> _Excerpted records_:
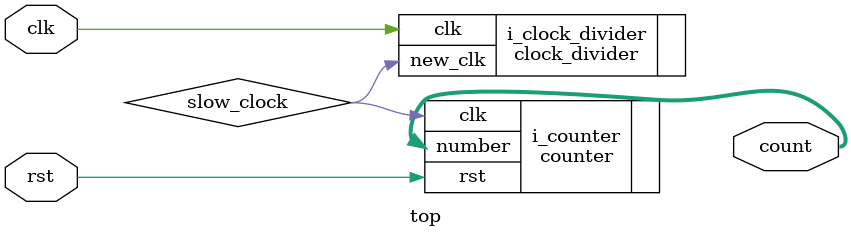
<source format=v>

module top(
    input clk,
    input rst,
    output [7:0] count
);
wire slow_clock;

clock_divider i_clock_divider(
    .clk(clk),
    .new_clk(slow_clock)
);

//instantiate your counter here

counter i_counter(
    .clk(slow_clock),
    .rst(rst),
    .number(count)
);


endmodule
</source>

...

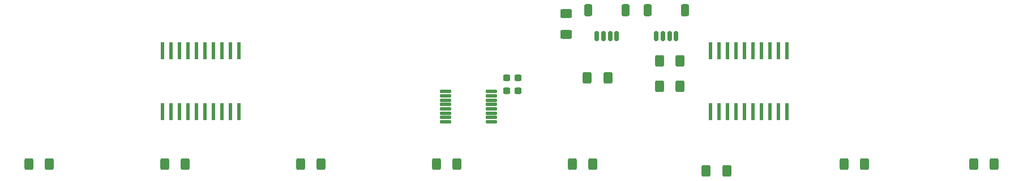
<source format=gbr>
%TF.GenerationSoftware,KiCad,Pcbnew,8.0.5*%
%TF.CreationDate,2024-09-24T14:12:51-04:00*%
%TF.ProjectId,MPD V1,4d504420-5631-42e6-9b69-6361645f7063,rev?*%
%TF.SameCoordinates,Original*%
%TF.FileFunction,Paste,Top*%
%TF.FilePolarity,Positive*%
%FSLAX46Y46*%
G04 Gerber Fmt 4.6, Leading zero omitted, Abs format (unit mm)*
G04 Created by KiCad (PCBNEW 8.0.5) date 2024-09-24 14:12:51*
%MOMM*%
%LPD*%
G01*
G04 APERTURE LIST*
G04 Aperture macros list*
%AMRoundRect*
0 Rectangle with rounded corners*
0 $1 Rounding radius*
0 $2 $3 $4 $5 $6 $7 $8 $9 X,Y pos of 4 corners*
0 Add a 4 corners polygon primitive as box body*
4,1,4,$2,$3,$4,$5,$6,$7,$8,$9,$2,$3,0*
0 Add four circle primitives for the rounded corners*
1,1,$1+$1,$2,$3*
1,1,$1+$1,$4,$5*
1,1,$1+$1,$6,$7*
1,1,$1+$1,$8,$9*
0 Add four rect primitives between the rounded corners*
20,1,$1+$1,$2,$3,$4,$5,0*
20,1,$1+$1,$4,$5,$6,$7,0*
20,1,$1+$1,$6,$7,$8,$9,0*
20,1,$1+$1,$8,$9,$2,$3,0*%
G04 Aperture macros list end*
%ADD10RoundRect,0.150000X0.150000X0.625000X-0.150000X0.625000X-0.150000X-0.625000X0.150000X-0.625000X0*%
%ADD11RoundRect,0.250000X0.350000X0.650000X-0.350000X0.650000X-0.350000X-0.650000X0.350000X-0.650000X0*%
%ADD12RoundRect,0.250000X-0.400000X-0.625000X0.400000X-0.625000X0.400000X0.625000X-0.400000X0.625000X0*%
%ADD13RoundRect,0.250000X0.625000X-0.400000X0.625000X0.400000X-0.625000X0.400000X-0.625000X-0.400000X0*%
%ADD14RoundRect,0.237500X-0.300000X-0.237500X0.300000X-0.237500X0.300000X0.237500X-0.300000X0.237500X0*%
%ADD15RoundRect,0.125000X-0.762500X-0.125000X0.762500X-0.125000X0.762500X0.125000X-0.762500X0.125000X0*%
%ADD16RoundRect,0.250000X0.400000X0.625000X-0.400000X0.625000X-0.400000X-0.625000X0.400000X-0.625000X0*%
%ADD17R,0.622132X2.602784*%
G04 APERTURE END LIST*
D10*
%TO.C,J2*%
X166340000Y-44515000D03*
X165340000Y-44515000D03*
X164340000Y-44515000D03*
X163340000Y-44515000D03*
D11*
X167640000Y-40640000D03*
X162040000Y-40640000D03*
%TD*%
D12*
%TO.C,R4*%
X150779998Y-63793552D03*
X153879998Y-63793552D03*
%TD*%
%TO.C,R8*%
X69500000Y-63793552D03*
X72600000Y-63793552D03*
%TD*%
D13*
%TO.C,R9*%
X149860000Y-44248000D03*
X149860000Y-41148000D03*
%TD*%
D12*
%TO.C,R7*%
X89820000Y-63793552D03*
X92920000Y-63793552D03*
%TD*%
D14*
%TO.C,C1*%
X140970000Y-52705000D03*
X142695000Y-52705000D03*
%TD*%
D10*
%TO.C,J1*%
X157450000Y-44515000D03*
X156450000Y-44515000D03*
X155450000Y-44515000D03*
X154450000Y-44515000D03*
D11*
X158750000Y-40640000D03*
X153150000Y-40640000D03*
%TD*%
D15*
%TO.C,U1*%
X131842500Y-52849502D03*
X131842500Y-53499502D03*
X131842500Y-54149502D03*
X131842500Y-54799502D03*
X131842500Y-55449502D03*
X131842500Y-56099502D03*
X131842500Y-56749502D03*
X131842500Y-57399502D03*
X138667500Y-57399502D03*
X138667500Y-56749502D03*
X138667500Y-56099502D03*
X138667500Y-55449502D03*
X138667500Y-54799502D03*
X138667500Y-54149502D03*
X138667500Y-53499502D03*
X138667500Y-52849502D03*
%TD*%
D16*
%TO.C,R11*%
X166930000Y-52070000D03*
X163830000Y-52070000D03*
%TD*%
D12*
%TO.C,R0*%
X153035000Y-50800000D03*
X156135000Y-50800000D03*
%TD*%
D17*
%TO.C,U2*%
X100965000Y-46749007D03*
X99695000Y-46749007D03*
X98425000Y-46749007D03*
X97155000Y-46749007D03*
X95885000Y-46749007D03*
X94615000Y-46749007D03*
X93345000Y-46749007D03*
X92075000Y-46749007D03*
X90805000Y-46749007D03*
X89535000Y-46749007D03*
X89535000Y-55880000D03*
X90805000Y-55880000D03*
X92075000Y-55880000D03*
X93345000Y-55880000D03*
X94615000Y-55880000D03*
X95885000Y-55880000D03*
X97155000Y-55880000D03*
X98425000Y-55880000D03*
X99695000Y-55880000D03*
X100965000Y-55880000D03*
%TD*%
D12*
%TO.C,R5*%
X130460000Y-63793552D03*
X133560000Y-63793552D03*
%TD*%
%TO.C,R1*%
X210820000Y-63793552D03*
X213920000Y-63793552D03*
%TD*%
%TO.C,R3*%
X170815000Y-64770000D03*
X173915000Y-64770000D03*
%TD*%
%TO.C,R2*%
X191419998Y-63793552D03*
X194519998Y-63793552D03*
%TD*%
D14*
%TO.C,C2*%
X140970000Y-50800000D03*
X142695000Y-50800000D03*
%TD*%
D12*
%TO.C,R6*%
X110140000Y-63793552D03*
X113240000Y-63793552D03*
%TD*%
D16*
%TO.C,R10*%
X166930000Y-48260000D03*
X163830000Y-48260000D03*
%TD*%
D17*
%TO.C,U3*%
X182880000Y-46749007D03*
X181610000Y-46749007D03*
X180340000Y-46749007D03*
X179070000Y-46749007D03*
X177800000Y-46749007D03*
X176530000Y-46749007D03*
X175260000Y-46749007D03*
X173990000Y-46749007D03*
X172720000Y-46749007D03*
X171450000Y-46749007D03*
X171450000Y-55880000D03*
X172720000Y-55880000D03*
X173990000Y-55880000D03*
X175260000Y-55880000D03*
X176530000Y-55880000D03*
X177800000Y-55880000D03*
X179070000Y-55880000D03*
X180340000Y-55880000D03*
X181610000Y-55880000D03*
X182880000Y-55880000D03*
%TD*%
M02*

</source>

> _To-do item_: Copy out each line of the data that holds the string "four".

> _Answer box_:
0 Add four circle primitives for the rounded corners*
0 Add four rect primitives between the rounded corners*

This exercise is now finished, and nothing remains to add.